Chad Daybell: How Does a Believer Go So Horribly Wrong?


In the shocking criminal trial of Chad Daybell, Latter-day Saints were left asking what happened here. How did a church member go so far off the rails? What are the things that lead people out of the mainstream of the Church and into apostate ideologies and horrifying criminal behavior?

To answer these questions in the story of Chad Daybell, we first need to understand that Chad Daybell was not alone in his journey into madness.

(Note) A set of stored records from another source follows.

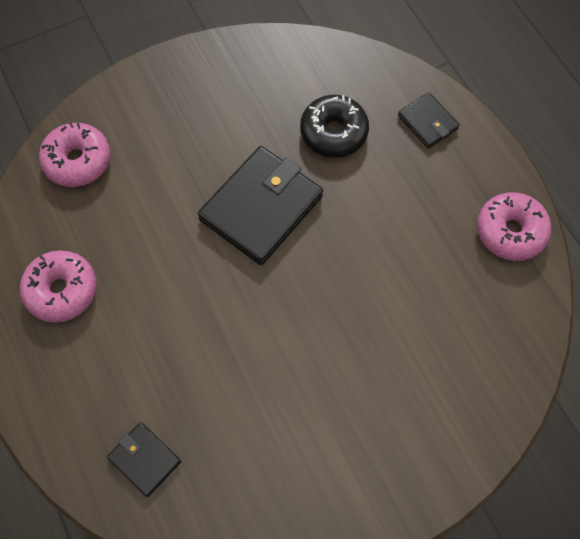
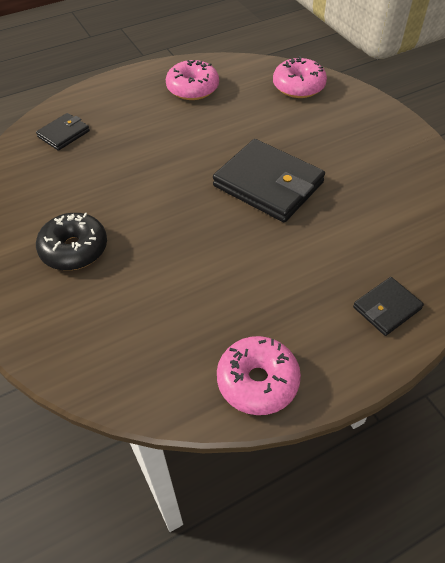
camera: 90 degrees right, 15 degrees down
black donut [300,95,369,158] -> black donut moved to [36,213,107,270]

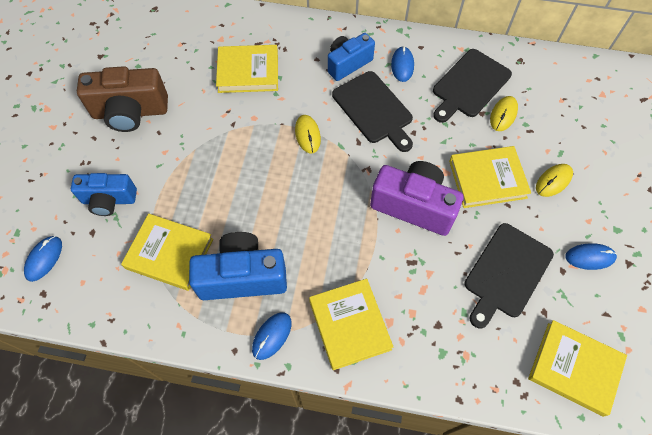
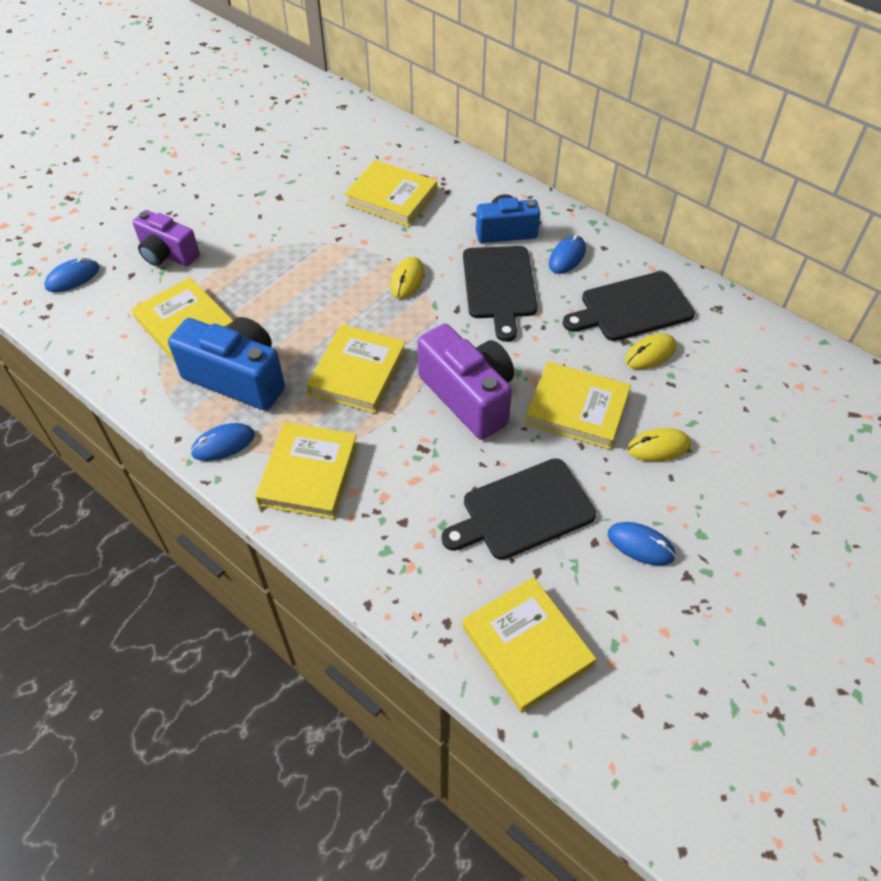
camera: 30 degrees right, 10 degrees down
blue camera [71,173,137,216] -> purple camera [133,210,200,267]
brown camera [77,66,168,132] -> none
none -> yellow book [307,324,406,413]

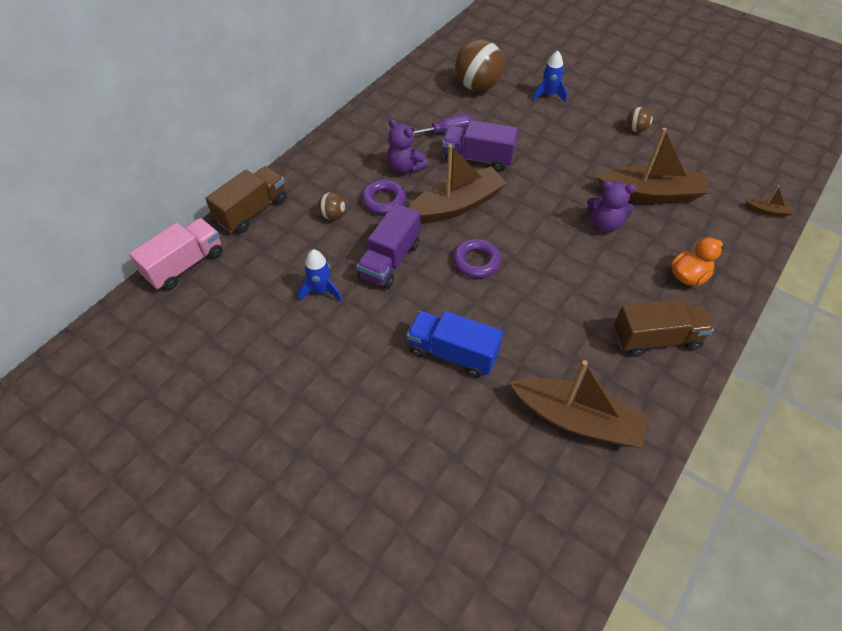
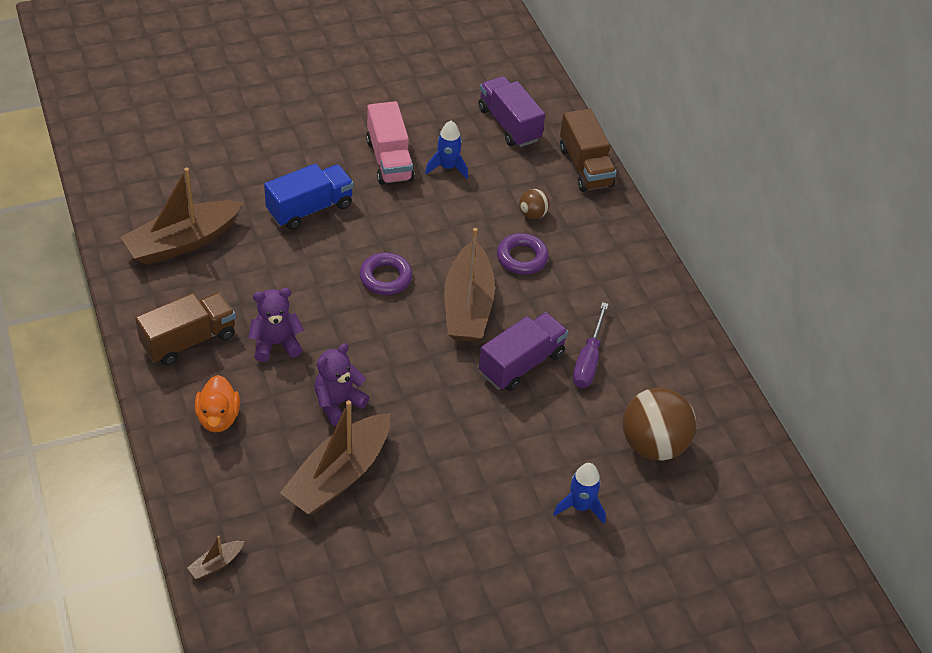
camera: 120 degrees right, 5 degrees down
pink truck [129,218,222,290] -> pink truck moved to [366,101,415,185]
purple truck [357,203,421,289] -> purple truck moved to [478,76,545,147]
purple teddy bear [387,119,428,174] -> purple teddy bear moved to [248,288,304,362]
brown truck [614,299,714,357] -> brown truck turned 150 degrees counterclockwise [135,292,236,366]
brown ball [627,107,653,132] -> none

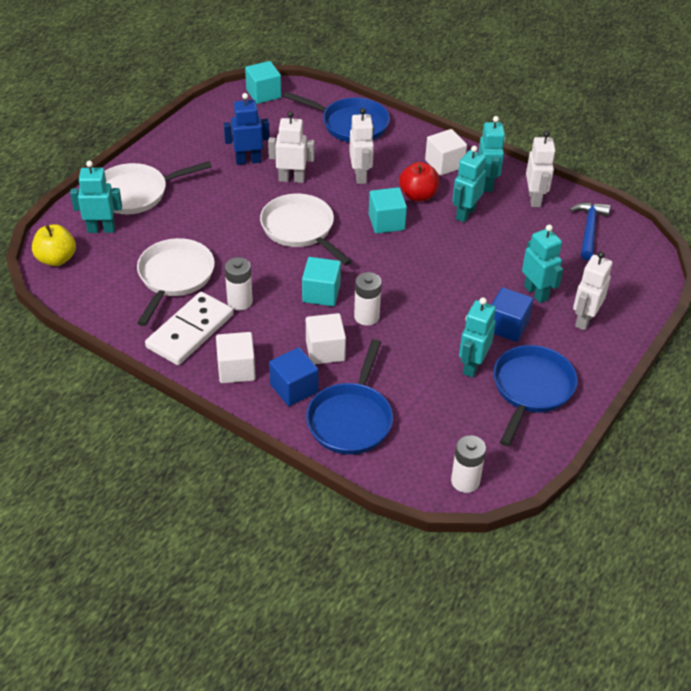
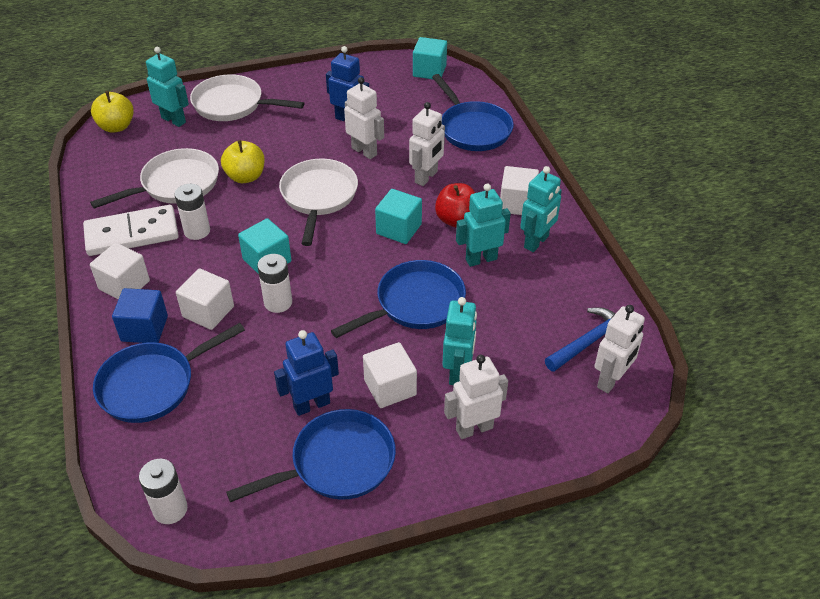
camera: 40 degrees right, 0 degrees up
turquoise robot [459,298,496,378] -> blue robot [274,330,339,416]
blue cube [492,287,533,342] -> white cube [363,342,417,408]
white robot [526,131,556,207] -> white robot moved to [595,305,645,393]
none -> yellow apple [221,140,265,183]
none -> blue pan [331,260,466,338]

By now, many church members are familiar with the picture of law enforcement encountering Chad Daybell and his then-new wife Lori Vallow by the side of a pool in Hawaii, where Daybell and Vallow had been reading from the book Visions of Glory, a book created by the late John Pontius in conversations with Thom Harrison.

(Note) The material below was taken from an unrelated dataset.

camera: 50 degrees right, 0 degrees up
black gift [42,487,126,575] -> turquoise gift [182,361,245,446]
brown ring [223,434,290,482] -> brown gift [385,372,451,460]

The genre of Visions of Glory is apocalyptic, similar to the biblical Book of Revelation and other similar passages in scripture. Visions of Glory purports to be an account of a series of Thom Harrison’s near-death experiences, with elaborate apocalyptic visions of the future of the world and the Church. In a letter to his priesthood leaders following the book’s publication, Thom Harrison walked back much of the contents of the book and expressed regret for its publication, though his statements in other settings seem to convey none of that regret.

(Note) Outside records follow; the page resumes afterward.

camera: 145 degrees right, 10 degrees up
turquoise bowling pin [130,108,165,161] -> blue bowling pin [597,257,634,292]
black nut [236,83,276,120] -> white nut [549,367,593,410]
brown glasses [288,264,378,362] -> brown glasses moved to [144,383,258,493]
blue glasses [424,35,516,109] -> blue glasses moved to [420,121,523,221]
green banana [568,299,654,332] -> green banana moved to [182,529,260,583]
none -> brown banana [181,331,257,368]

With its publication, Visions of Glory helped to fuel a culture of sensational fabulism in prepper communities in particular and sparked the development of a number of offshoot apostate movements. Chad Daybell seemed to attempt to replicate the appeal of Visions of Glory in his own books and eventually began claiming his own near-death experiences as the basis for his own accounts of apocalyptic visions. Throwing gasoline on Daybell’s delusional fire, his friend Eric Smith began teaching the idea of “multiple mortal probations” (a form of reincarnation,) and eventually, Smith was excommunicated. Both Daybell and Smith were close friends with Julie Rowe, who claimed her own prophetic visions and six (!) near-death experiences, leading to her own excommunication.